A 38-year-old man was admitted to the hospital for the evaluation of proteinuria, microscopic hematuria, and monoclonal IgA-kappa gammopathy. The initial renal pathological findings showed mesangial proliferative glomerulonephritis with endocapillary proliferation, a necrotizing lesion, and cellular crescent formation accompanied by IgA1-kappa deposition in the mesangium. Neither typical immune-complex deposits nor organized-structure deposits were detected. We diagnosed the patient with monoclonal immunoglobulin deposition disease (MIDD) associated with monoclonal IgA (mIgA). After the initiation of a monthly treatment with melphalan and predonisolone (MP therapy), the patient's serum IgA levels declined, and clinical remission was ultimately achieved. The follow-up renal biopsy showed reduced IgA-kappa staining, and both the endocapillary proliferation and the necrotizing lesion had disappeared. To elucidate the mechanism of IgA deposition, we investigated the glycan profile of the patient's serum mIgA using a mass spectrometry technique. The results revealed an unusual N-glycan profile compared to that of another patient with circulating mIgA lacking renal involvement and that of a healthy control. mIgA deposition in the mesangial area is a rare disease, and the glycan profiling of MIDD with renal involvement has not been reported previously. Thus, the present case suggests that any variation in Ig glycosylation may be a step in the pathogenesis of MIDD with renal involvement and/or contribute to some cases of IgA nephropathy.
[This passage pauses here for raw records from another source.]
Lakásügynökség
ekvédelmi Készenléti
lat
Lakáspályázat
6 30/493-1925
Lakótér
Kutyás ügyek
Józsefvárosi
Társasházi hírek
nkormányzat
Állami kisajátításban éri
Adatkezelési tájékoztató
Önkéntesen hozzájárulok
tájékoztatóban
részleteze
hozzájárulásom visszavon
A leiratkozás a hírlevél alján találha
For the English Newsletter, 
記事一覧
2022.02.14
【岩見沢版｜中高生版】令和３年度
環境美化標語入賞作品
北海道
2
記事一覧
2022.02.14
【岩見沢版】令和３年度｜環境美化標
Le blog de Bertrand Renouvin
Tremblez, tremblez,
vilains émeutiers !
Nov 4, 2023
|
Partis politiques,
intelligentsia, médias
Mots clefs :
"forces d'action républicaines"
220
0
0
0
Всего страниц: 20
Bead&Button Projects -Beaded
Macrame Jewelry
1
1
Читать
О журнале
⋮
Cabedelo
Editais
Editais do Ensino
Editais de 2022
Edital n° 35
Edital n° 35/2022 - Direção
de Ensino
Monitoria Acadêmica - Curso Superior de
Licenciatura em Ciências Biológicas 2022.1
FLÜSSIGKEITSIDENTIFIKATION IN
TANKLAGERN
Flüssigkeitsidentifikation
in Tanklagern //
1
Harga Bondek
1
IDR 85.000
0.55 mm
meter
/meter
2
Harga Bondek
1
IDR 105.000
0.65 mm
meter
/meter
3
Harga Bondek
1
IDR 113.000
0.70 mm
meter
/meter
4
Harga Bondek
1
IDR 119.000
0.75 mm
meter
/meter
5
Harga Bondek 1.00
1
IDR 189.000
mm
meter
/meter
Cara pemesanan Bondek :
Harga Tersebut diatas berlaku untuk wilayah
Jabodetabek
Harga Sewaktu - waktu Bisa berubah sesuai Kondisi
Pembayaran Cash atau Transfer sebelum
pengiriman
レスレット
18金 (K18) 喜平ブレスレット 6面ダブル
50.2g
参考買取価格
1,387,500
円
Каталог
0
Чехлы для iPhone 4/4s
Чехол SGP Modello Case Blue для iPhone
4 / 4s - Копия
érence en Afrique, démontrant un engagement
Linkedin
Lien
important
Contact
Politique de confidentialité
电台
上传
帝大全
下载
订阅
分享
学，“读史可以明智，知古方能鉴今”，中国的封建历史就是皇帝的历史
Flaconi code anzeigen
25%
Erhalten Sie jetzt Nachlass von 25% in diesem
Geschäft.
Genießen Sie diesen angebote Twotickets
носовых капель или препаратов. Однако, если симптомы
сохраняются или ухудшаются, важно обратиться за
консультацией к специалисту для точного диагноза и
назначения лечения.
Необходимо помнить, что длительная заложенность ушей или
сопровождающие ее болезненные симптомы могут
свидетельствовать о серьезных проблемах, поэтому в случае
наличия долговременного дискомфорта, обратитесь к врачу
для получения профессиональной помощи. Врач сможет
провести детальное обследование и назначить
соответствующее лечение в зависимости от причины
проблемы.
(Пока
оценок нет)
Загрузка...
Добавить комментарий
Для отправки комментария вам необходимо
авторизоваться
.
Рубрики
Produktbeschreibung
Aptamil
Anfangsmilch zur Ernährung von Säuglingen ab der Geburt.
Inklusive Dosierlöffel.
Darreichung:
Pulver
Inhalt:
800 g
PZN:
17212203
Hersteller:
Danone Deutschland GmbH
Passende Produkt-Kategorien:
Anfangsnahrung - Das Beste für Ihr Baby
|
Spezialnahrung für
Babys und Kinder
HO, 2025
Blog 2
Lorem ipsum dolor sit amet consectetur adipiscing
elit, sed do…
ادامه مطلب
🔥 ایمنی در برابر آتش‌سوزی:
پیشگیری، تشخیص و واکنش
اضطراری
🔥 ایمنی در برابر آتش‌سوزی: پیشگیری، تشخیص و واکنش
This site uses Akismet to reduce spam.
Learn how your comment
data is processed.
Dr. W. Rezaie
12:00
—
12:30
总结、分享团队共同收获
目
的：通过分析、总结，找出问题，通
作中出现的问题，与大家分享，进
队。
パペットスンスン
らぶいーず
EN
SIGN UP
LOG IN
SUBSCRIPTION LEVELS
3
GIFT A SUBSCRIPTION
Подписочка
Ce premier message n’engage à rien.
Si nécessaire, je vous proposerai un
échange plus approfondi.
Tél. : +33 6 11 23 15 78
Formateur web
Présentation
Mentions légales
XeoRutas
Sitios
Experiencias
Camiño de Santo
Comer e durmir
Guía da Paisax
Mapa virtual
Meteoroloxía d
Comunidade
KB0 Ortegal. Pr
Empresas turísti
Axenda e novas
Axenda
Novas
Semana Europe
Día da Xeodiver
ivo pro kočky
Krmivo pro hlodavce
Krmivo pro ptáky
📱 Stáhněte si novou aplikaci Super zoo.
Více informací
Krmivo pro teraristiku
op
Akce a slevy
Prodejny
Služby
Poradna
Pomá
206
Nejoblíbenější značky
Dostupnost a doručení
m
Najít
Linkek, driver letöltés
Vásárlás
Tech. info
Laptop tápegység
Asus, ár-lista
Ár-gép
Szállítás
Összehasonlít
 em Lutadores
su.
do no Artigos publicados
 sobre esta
一位 38 岁男性因蛋白尿、镜下血尿和单克隆 IgA-κ 免疫球蛋白血症入院。初始肾病理表现为系膜增生性肾小球肾炎伴毛细血管内增生、坏死性病变和细胞性新月体形成,同时系膜区有 IgA1-κ 沉积。既没有典型的免疫复合物沉积,也没有组织结构性沉积。我们诊断该患者为伴有单克隆 IgA(mIgA)的单克隆免疫球蛋白沉积病 (MIDD)。开始每月接受马法兰和泼尼松龙 (MP 疗法)治疗后,患者的血清 IgA 水平下降,最终达到临床缓解。随访肾活检显示 IgA-κ 染色减少,毛细血管内增生和坏死性病变均消失。为了阐明 IgA 沉积的机制,我们使用质谱技术研究了患者血清 mIgA 的聚糖谱。结果显示,与另一位无肾脏受累的循环 mIgA 患者和健康对照者相比,该患者的 mIgA 存在异常的 N-聚糖谱。系膜区 mIgA 沉积是一种罕见疾病,以前没有报道过伴有肾脏受累的 MIDD 的糖基化谱分析。因此,本病例提示 Ig 糖基化的任何变化都可能是伴有肾脏受累的 MIDD 发病机制的一个步骤,并且/或者有助于某些 IgA 肾病的发生。